• **Directions**
Return every line below in which "give" appears.

# # # # # # #

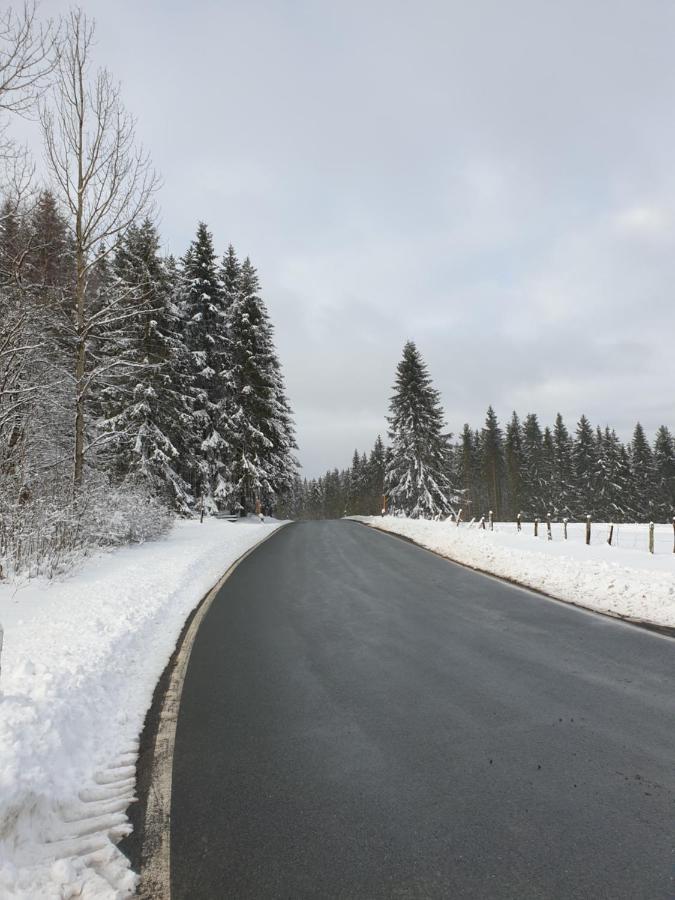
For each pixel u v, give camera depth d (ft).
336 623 21.72
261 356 98.53
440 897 6.76
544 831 8.11
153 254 65.87
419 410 124.67
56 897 6.88
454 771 10.05
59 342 41.34
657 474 219.20
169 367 74.59
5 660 15.19
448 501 128.16
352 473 302.86
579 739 11.25
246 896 6.90
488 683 14.70
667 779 9.59
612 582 26.78
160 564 35.60
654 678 14.84
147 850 7.94
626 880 7.00
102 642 17.29
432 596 26.71
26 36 24.98
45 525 32.53
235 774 10.18
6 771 8.66
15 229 30.07
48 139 36.73
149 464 71.05
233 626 21.72
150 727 12.41
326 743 11.37
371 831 8.24
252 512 106.42
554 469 209.56
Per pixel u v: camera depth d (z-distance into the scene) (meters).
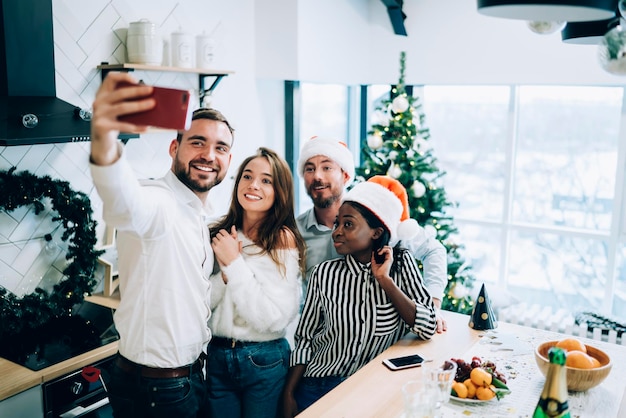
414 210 3.82
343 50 4.19
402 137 3.80
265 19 3.73
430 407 1.58
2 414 2.10
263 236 2.21
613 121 4.05
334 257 2.57
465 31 4.18
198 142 1.91
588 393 1.82
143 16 3.07
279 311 2.14
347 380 1.94
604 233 4.16
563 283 4.36
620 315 4.18
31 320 2.56
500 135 4.44
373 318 2.17
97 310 2.83
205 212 2.09
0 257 2.65
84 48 2.82
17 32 2.39
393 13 4.33
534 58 3.95
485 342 2.23
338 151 2.55
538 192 4.38
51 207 2.81
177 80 3.31
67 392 2.30
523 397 1.80
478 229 4.61
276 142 4.12
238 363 2.14
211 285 2.07
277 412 2.21
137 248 1.79
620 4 1.42
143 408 1.87
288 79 3.71
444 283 2.67
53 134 2.28
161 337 1.83
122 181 1.40
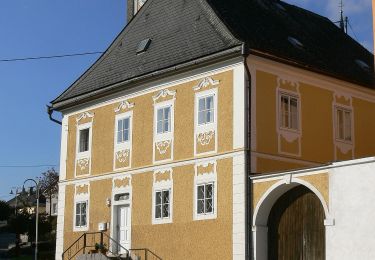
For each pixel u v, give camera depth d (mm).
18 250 50906
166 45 27984
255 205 22562
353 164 19562
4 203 81188
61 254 31016
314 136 25953
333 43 31750
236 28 25859
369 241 18859
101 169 29734
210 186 24359
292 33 29359
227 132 23984
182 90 26172
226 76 24375
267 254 22625
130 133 28469
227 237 23266
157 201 26531
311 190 20844
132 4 34812
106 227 28812
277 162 24203
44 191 70562
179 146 25906
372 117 29125
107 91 29422
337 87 27500
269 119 24250
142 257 26781
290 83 25391
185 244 24906
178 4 29406
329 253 19891
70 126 32188
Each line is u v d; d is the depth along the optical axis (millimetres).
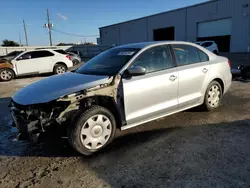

# # # # # # #

• **Reply to the task**
For each pixel u v, give camera depth d (ft).
For each pixel u v, give camera depth d (mm).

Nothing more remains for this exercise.